YOUR INSTRUCTIONS
The material below holds pictures, which are to be left out; copy exactly the lines from the one with "39: (320, 143, 73.05)" through the one with "40: (623, 283, 22.75)".

RECORDS SHOWN

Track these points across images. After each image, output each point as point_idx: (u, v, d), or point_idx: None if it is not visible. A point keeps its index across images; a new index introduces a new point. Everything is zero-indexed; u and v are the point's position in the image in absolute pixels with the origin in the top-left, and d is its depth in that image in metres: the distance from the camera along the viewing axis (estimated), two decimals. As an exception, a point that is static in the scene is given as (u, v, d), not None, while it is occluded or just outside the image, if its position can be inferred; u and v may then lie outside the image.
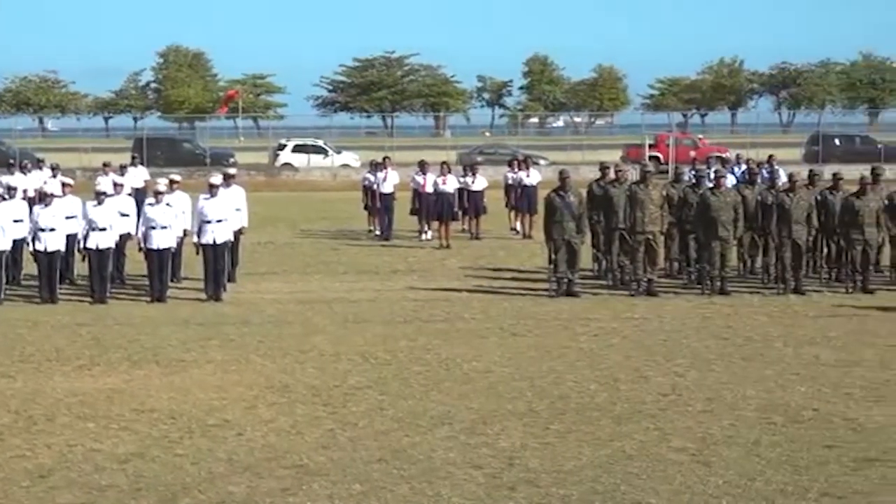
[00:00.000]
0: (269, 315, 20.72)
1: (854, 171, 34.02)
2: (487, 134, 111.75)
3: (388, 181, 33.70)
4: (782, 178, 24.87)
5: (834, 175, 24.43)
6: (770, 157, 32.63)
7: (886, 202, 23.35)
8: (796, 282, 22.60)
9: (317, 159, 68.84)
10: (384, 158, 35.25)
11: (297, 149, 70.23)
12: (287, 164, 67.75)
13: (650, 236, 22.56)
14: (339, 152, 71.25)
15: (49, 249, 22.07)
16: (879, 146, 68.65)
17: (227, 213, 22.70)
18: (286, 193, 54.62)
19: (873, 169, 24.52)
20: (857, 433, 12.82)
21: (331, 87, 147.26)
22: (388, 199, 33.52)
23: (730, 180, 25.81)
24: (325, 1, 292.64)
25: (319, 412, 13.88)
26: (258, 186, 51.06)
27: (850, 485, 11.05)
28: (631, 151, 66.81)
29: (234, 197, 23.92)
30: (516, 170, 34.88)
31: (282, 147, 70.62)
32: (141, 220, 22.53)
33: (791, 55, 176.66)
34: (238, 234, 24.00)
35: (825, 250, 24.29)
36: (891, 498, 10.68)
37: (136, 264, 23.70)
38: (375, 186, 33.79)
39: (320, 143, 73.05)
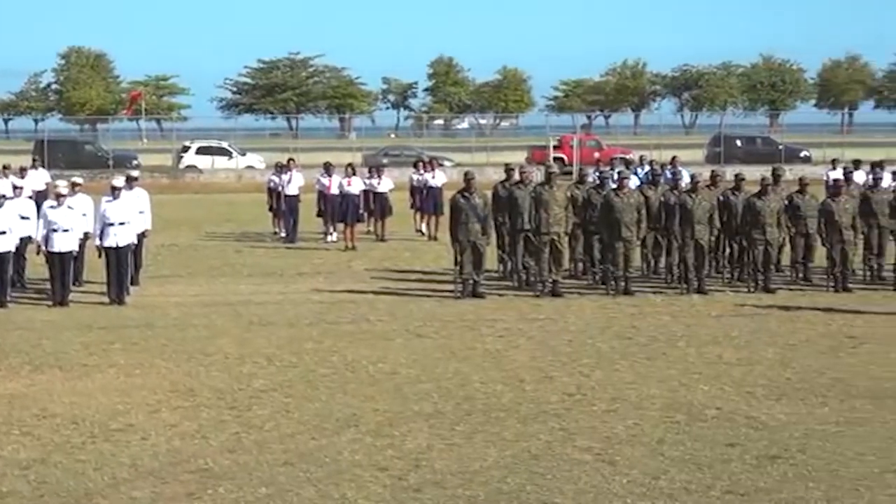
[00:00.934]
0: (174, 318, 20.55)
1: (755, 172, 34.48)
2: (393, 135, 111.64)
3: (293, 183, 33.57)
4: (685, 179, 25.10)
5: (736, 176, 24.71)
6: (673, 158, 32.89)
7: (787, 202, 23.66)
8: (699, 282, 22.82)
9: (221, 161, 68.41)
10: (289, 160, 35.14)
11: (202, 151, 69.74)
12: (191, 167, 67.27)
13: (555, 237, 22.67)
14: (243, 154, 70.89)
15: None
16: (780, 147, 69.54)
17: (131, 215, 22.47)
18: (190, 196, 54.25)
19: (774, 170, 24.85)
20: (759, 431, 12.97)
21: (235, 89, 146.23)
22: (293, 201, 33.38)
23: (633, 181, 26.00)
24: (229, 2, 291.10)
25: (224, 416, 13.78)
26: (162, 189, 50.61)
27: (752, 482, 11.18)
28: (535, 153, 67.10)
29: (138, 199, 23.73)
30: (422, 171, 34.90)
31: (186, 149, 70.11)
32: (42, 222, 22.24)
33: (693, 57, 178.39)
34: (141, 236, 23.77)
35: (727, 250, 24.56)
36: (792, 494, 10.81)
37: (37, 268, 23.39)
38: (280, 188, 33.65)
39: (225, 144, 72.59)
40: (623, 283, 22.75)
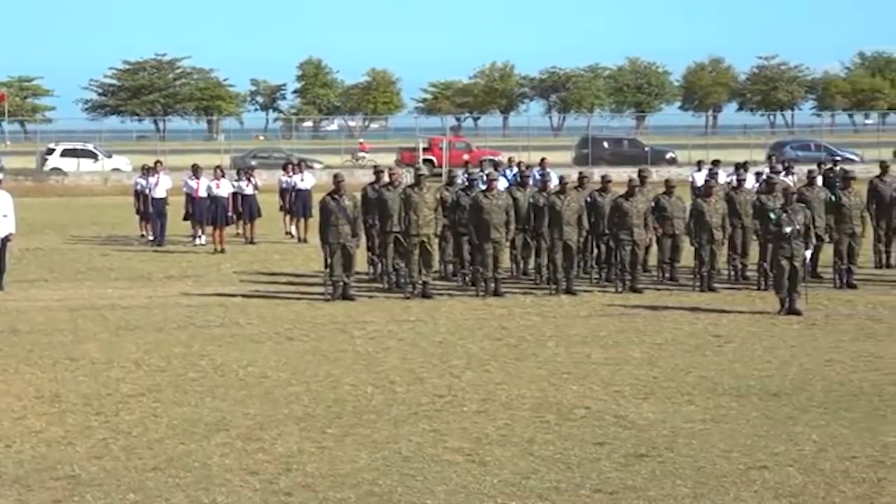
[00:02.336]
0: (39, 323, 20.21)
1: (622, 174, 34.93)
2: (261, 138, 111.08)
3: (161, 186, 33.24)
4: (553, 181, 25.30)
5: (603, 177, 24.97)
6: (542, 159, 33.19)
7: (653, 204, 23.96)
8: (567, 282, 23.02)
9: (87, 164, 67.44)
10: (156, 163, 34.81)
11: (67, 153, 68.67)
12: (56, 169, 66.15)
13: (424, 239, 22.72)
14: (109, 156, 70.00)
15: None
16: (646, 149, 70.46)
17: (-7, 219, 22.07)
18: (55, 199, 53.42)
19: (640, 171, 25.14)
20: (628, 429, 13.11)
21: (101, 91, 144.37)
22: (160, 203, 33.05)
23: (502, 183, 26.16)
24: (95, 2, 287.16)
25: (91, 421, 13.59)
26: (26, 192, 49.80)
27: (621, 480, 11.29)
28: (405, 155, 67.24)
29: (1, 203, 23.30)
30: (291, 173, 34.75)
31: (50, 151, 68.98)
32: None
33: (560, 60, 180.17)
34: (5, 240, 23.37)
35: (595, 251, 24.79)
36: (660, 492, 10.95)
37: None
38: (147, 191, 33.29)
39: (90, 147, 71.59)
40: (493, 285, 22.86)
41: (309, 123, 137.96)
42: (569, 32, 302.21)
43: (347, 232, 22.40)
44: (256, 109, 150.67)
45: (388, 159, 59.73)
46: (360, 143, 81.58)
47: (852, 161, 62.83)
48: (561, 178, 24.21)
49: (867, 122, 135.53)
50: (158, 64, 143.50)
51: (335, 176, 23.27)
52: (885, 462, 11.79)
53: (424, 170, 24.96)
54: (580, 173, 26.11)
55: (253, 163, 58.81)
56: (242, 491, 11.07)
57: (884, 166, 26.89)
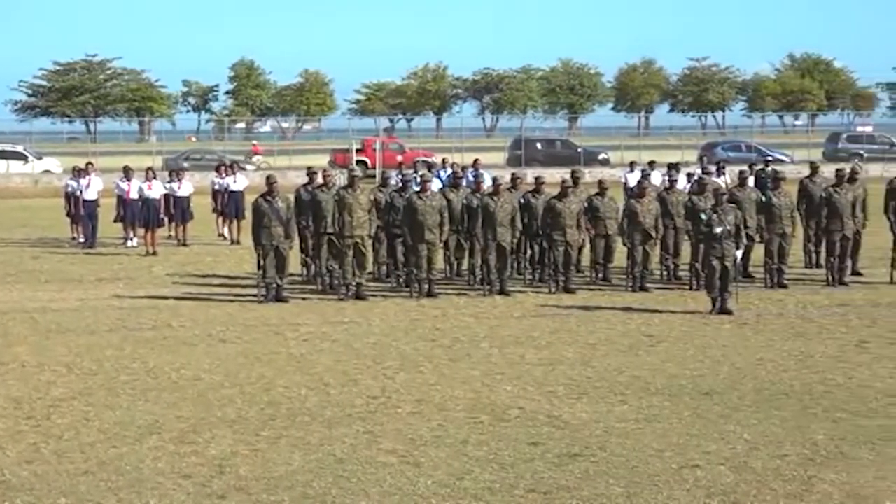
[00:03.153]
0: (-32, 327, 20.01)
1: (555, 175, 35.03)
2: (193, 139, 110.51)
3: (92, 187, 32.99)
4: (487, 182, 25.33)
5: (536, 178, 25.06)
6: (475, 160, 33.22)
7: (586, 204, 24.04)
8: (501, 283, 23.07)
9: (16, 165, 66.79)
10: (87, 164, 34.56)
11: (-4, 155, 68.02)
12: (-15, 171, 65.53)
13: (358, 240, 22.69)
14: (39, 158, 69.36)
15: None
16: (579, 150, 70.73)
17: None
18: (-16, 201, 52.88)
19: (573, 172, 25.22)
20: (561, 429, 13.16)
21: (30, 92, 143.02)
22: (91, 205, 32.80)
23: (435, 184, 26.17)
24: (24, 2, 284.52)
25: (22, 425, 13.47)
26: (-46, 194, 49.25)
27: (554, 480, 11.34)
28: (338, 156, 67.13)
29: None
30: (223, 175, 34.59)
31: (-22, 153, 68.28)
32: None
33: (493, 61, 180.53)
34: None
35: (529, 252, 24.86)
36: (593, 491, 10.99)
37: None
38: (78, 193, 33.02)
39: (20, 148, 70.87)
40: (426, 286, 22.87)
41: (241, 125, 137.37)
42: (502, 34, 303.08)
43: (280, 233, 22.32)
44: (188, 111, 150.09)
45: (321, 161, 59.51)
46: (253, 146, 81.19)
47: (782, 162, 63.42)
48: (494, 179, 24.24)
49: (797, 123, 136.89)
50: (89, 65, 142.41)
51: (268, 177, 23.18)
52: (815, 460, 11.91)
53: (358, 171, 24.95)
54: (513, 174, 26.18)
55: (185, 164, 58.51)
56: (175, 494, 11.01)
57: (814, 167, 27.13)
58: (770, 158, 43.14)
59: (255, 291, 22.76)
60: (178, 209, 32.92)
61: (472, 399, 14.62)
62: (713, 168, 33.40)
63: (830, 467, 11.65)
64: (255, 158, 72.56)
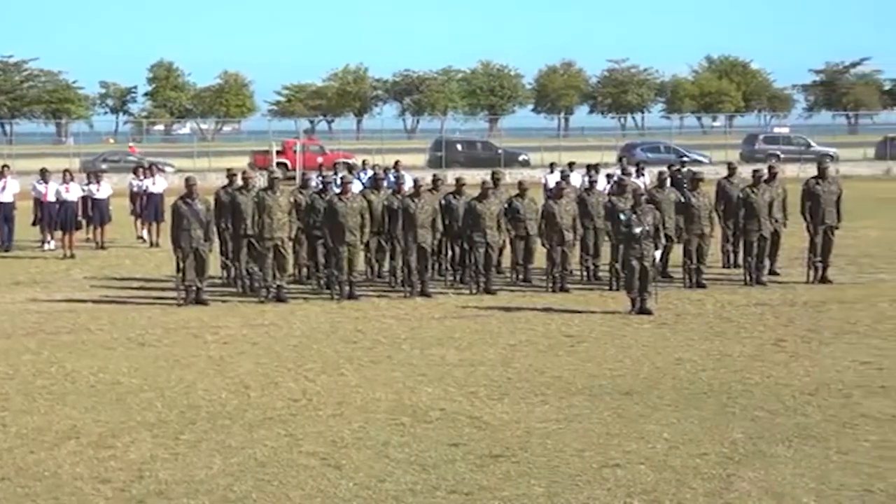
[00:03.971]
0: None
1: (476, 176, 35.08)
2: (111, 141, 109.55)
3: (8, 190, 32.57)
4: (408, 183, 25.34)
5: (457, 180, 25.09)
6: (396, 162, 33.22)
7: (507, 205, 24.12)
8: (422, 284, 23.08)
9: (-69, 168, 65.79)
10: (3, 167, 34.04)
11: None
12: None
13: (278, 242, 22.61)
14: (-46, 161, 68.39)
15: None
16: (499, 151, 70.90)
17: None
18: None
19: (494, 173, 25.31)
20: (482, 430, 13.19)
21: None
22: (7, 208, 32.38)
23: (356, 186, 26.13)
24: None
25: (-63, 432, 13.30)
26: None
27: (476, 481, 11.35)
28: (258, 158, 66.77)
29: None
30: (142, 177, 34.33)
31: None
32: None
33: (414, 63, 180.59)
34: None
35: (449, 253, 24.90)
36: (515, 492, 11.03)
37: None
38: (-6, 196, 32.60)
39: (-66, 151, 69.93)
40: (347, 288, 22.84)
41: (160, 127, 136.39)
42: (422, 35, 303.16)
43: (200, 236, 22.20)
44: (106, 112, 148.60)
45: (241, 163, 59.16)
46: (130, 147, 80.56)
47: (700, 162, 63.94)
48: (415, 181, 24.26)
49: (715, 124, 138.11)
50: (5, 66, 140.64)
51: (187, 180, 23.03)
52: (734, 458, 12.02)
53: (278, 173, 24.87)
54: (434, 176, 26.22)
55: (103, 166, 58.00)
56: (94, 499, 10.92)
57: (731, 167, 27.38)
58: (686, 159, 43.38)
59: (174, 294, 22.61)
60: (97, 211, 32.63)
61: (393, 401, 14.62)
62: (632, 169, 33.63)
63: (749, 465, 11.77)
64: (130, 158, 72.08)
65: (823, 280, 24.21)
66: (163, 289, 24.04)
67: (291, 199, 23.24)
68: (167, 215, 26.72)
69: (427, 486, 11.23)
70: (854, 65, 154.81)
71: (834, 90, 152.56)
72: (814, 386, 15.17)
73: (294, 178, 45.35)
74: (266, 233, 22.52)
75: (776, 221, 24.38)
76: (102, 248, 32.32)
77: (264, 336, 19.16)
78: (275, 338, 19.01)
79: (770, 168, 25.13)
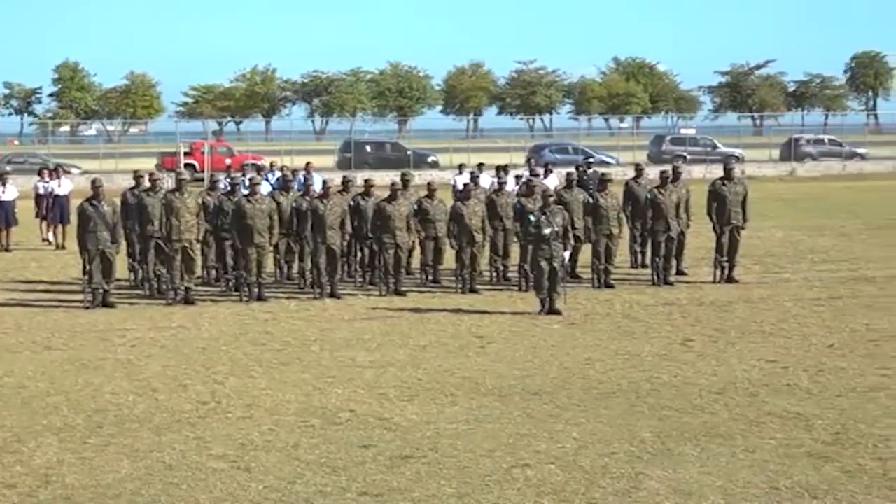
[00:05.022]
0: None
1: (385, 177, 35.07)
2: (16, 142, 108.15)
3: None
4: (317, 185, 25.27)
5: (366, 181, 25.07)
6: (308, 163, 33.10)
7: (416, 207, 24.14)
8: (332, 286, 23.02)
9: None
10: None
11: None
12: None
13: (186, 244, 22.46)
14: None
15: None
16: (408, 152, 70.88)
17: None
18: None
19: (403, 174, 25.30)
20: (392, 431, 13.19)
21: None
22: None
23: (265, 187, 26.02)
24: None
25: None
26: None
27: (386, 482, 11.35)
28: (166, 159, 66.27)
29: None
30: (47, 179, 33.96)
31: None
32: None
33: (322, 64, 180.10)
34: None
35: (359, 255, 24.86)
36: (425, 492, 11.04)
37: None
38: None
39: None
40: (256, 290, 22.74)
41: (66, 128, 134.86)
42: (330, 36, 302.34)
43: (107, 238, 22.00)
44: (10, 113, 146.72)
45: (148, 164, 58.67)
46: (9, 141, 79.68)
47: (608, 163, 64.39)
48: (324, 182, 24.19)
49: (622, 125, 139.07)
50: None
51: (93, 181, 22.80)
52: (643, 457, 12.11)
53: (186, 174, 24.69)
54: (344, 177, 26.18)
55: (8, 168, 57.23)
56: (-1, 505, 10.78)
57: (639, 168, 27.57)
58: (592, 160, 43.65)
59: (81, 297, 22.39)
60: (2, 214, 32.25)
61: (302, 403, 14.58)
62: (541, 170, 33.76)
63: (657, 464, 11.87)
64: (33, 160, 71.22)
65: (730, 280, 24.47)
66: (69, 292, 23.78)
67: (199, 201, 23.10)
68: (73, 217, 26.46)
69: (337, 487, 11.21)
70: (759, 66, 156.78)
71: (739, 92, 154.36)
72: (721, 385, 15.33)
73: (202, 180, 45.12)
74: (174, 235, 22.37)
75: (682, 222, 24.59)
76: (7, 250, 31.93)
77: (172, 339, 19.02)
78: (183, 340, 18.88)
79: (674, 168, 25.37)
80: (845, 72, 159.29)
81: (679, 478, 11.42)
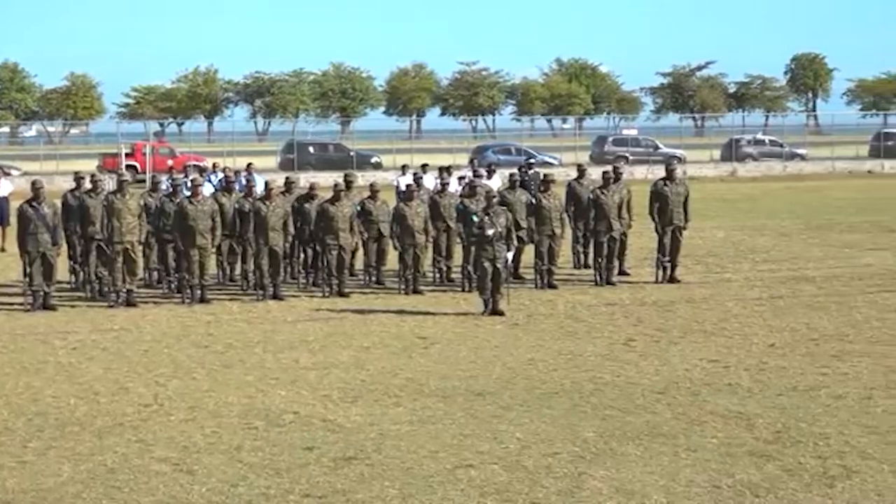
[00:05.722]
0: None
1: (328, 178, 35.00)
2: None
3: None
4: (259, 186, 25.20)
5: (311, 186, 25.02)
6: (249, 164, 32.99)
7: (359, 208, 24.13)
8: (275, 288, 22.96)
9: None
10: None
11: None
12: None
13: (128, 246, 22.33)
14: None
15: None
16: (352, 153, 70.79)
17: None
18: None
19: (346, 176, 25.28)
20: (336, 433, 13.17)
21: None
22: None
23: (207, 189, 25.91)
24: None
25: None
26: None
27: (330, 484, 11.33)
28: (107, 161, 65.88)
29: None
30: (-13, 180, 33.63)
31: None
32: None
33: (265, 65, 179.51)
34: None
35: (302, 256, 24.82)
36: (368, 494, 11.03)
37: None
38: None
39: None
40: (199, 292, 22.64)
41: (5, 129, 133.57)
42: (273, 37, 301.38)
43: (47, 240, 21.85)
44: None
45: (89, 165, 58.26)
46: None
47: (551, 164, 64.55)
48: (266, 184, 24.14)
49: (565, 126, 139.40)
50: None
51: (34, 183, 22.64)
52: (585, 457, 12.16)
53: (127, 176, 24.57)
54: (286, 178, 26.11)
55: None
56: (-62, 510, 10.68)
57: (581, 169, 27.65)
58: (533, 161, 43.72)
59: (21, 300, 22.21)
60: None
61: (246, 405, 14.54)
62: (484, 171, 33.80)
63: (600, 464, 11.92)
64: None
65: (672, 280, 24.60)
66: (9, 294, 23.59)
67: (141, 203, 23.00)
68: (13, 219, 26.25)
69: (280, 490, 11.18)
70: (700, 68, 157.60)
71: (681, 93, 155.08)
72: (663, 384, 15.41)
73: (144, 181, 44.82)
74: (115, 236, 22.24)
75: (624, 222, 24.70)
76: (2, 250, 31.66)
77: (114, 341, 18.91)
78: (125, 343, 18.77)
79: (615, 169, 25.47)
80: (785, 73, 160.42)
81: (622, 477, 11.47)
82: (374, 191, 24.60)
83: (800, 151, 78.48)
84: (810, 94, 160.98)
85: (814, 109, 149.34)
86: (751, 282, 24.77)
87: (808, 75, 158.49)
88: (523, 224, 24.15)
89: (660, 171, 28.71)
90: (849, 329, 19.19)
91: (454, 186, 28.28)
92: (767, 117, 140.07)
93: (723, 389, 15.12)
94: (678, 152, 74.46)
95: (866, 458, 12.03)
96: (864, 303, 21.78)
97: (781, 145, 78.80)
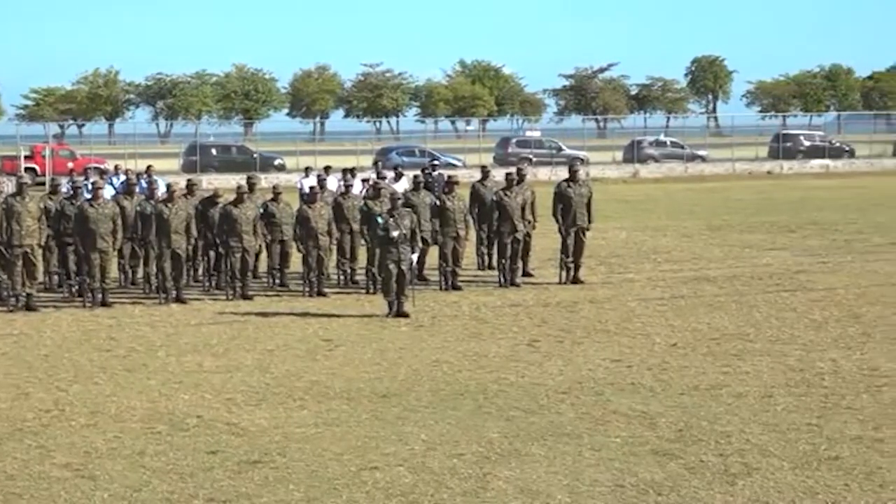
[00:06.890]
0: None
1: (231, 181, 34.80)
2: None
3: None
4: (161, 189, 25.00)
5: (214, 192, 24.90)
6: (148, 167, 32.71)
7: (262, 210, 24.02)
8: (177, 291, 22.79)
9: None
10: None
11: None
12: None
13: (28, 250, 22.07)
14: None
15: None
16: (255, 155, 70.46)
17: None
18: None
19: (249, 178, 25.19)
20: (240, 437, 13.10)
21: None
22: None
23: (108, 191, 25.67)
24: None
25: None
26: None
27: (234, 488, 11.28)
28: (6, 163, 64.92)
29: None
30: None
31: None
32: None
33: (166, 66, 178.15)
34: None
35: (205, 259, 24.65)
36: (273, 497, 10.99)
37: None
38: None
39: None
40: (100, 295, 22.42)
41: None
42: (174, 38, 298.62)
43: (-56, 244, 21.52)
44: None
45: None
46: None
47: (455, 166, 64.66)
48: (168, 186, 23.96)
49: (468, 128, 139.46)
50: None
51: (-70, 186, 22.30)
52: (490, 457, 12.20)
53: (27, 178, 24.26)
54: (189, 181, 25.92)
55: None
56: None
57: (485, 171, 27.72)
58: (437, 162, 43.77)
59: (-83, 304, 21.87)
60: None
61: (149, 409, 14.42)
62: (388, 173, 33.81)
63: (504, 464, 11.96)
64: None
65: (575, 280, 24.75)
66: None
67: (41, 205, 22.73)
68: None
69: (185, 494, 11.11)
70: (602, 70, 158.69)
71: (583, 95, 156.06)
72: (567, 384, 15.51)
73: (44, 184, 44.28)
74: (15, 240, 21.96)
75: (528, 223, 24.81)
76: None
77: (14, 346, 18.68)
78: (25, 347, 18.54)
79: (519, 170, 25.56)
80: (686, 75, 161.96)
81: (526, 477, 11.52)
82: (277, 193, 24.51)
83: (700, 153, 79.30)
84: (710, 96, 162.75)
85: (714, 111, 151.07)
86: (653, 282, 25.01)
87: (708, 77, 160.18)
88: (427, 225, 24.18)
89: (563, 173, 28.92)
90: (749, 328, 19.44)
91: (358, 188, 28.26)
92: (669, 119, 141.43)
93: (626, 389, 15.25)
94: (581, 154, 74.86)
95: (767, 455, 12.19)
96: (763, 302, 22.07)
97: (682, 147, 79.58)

OUTPUT FOR THIS TASK
39: (320, 143, 73.05)
[00:00.934]
0: (174, 318, 20.55)
1: (755, 172, 34.48)
2: (393, 135, 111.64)
3: (293, 183, 33.57)
4: (685, 179, 25.10)
5: (736, 176, 24.71)
6: (673, 158, 32.89)
7: (787, 202, 23.66)
8: (699, 282, 22.82)
9: (221, 161, 68.41)
10: (289, 160, 35.14)
11: (202, 151, 69.74)
12: (191, 167, 67.27)
13: (555, 237, 22.67)
14: (243, 154, 70.89)
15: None
16: (780, 147, 69.54)
17: (131, 215, 22.47)
18: (190, 196, 54.25)
19: (774, 170, 24.85)
20: (759, 431, 12.97)
21: (235, 89, 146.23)
22: (293, 201, 33.38)
23: (633, 181, 26.00)
24: (229, 2, 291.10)
25: (224, 416, 13.78)
26: (162, 189, 50.61)
27: (752, 482, 11.18)
28: (535, 153, 67.10)
29: (138, 199, 23.73)
30: (422, 171, 34.90)
31: (186, 149, 70.11)
32: (42, 222, 22.24)
33: (693, 57, 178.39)
34: (141, 236, 23.77)
35: (727, 250, 24.56)
36: (792, 494, 10.81)
37: (37, 268, 23.39)
38: (280, 188, 33.65)
39: (225, 144, 72.59)
40: (623, 283, 22.75)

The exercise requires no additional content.